Mesh Networks & Earthquakes
I grew up in the Northwest, despite the recent heavy migration to the upper left, I love it and in all my travels still have not found a place I would rather live. But I’ll be the first to admit that after reading Kathryn Schulz’s recent investigative report into the Cascadia subduction zone for the New Yorker, the only thing I wanted to do was go home and curl up in a ball of fear. So I did for a minute. Then I looked out my living room window to what would be a prime view of the tsunami rolling over the peninsula toward Seattle—and I wanted to be a part of the solution.
Were a major natural disaster to happen today, I’m not going to fly toward an oncoming asteroid and try to nuke it out of the way of the planet, I’m no Bruce Willis. But as a designer and a technologist surrounded by a gaggle of even smarter folks here at Thomas Street, we realized that what we can contribute is of the same value to the community. If everything is broken, all I want to know is whether or not my people are safe and where I can find supplies. So to aid in that need, we believe there is a role for a civilian mobile ad hoc network that allows real-time communication during the first 72 hours after a disaster and only relies on a cheap robust device (that we want to make) with support from the smartphone you already have.

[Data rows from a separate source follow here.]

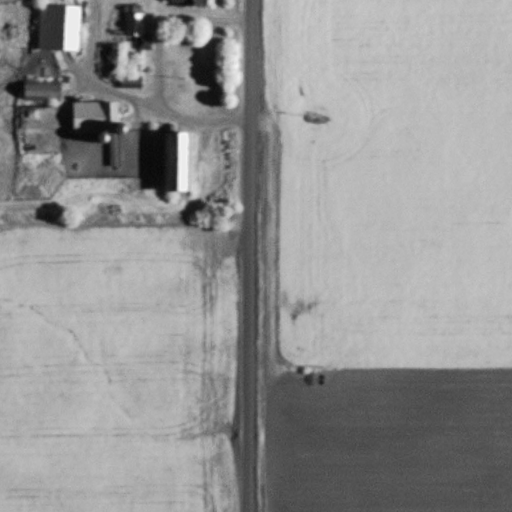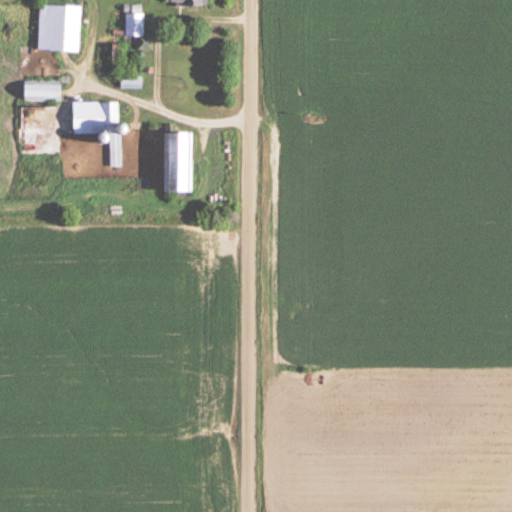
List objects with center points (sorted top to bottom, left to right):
building: (187, 3)
road: (161, 19)
building: (134, 25)
building: (59, 29)
building: (131, 83)
building: (42, 92)
road: (134, 101)
building: (100, 125)
building: (178, 164)
road: (248, 255)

A little research into FEMA and it’s clear their role is to keep hospitals running, roads cleared and supplying fresh water, all hugely important things we don’t have much effect on. We want you to help your neighbors, find your family and figure out where people are organizing in your community and open a line of communication to anyone that’s willing and able.
Not that we know all the answers, but to start the conversation is to start the action. Imagine a portable device consisting of a Raspberry Pi, a Ham radio antenna and a kinetically charging battery in a Pelican watertight / shock absorbing case big enough to also to charge a phone. The Raspberry Pi is a computer on a chip that would act as both a sending & receiving mechanism for simple text attached to geolocation coordinates broadcasting over amateur radio frequencies. The more units in play, the further a message can be repeated with each new time two devices come in within range of each other.
We plan on prototyping this earthquake preparedness device along with offering a quick guide to mesh networking and post-quake help. Would you use it? Would you support a kickstarter? Would you build one for your neighborhood?